Excerpted text -
Lesbians and the Church of Raised Catholics

With depressing regularity, the men who run the Catholic Church do something that reminds me of why I'm part of the fastest growing religion in the country: Raised Catholic.
This post was published on the now-closed HuffPost Contributor platform. Contributors control their own work and posted freely to our site. If you need to flag this entry as abusive, send us an email.

With depressing regularity, the men who run the Catholic Church do something that reminds me of why I'm part of the fastest growing religion in the country: Raised Catholic.

You know the type. Someone asks us what our religion is, and we act like you've stumped us on a game show. "Well," we explain, "I was raised Catholic, but ..."

The reasons for the "but" are many, and the archbishop of Denver just handed us another: He kicked two little girls out of Catholic school because they are being raised by a lesbian couple.

It's the kind of move that leaves me shaking my head and muttering, "There they go again." That's not because I expect Church leaders to bless homosexual marriages; it's that those leaders don't see the connection between such oafish rulings and their empty pews.

For years, huge numbers of American Catholics have been fleeing to other religions or drifting into the category of "lapsed Catholics," who remain technically on the team but don't show up to practice. A report in 2008 by the Pew Forum on Religion and Public Life found that "Catholicism has experienced the greatest net losses as a result of affiliation changes. While nearly one-in-three Americans (31%) were raised in the Catholic faith, today fewer than one-in-four (24%) describe themselves as Catholic."

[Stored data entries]

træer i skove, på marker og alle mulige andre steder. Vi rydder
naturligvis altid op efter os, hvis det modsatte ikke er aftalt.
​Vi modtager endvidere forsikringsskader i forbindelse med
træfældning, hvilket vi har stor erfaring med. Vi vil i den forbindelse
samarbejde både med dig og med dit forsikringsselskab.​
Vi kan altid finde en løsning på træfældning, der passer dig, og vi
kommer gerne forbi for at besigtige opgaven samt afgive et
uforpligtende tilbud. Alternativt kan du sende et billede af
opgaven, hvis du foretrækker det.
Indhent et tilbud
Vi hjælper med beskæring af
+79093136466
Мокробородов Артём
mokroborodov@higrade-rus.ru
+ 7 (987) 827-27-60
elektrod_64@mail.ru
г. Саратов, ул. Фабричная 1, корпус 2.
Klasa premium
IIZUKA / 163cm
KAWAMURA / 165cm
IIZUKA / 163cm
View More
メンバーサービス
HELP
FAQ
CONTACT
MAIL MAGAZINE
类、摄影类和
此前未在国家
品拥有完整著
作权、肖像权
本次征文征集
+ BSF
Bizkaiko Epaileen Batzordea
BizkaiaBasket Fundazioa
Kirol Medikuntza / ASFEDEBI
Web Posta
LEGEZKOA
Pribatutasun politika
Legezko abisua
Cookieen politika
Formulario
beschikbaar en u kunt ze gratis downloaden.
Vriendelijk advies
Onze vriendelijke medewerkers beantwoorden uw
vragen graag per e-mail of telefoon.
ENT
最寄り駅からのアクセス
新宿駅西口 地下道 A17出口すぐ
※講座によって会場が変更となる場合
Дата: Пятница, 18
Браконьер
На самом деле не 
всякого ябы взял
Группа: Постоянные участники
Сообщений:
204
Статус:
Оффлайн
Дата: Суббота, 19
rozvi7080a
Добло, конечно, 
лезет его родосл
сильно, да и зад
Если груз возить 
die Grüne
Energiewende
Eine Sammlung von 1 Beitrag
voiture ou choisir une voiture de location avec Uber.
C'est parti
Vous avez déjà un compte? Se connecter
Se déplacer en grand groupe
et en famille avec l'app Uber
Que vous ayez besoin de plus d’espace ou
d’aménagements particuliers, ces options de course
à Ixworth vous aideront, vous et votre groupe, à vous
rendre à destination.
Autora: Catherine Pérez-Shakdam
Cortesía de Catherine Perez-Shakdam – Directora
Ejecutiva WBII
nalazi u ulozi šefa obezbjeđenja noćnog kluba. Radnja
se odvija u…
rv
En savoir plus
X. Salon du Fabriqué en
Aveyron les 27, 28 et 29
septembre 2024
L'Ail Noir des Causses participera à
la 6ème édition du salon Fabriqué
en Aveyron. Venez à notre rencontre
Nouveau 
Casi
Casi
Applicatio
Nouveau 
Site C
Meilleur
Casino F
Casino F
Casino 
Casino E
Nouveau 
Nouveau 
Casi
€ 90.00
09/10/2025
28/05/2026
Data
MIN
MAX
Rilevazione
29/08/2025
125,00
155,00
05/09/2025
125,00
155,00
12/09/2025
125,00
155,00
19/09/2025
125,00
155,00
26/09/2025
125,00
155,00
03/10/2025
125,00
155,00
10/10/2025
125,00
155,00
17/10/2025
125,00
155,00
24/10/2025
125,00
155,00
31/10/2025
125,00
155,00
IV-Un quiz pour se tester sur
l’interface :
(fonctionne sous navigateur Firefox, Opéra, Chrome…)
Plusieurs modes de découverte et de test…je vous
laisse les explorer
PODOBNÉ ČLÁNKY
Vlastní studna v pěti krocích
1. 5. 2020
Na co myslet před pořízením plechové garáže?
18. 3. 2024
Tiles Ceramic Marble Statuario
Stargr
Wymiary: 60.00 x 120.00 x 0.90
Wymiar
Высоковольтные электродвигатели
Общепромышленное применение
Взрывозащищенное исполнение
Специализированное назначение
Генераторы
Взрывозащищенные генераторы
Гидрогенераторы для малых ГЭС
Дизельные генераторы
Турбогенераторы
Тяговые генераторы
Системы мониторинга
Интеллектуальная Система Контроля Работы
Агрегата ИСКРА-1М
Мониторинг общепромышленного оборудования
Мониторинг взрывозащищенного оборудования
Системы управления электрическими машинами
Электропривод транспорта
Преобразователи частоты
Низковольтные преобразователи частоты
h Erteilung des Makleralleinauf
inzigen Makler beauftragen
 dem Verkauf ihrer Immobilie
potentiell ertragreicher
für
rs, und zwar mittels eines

Questions on the material -
1. In the piece on raised Catholics, what share of Americans does the 2008 Pew Forum report say were raised in the Catholic faith?
2. Extend the essay on raised Catholics and the Church beyond its final sentence.

Written answers -
1. Nearly one in three (31%).

2.
The fact that a child like me could lapse as an adult illustrates the decline. My Irish-American father was a former seminarian and my mother a convert (from Baptist), meaning that my childhood home on Long Island was the most Catholic on the block: pictures of popes and Kennedys on the walls, religious icons among the beer mugs on the shelves, adherence to fish-on-Friday-like obligations. I was proud to serve as an altar boy, am grateful for my Catholic education (elementary school through college) and have only fond memories of priests and nuns.

But the Church has this way of putting distance between itself and its followers. It seems to always be looking for a reason to push us away.

We all know how it starts, for everyone from comedians to sociologists has riffed on the conflicts that commonly drive young Catholics from the Church: mass and sex. While most religions hold some type of service, the Catholic Church stands out for turning its services into spiritless rituals that we drag ourselves to only to quell our parents' harangues. And while religions are supposed to guide their teen members about sexual behavior, the zero-tolerance, "you'll be condemned to Hell" commands from the celibate priests and nuns eventually come off as ignorant and comical. Sex is the first area where we practice Catholicism a la carte, choosing what rules to follow and ignore while claiming that we are still Catholic.

For most of us, however, these rifts weren't fatal; of course kids balk at the requirements and restrictions of their family's religion. The problem is that even after you become an adult, the Church keeps treating you like a child.

For example: Our oldest daughter's Catholic grade school required that all parents attend church. How did it know if we didn't? It kept tabs by seeing who handed in their weekly donation envelopes at Mass.

We attended sporadically. On days when we didn't, I would drive to church and drop my envelope in an idle collection basket -- and thinking how ridiculous it was that I belong to a church that takes attendance on its adults.

A friend of ours wasn't so lucky. A priest summoned him and his wife to a church office one day to explain why he wasn't attending Mass. Isn't being free from such tsk-tsking one of the benefits of graduating from school?

Speaking of Mass: The nuns taught us that the highlight was receiving holy communion. But my wife and I aren't allowed to, because she's divorced from her first husband -- a description that fits countless Catholics, rendering us less than fully accepted participants in the Catholic rites.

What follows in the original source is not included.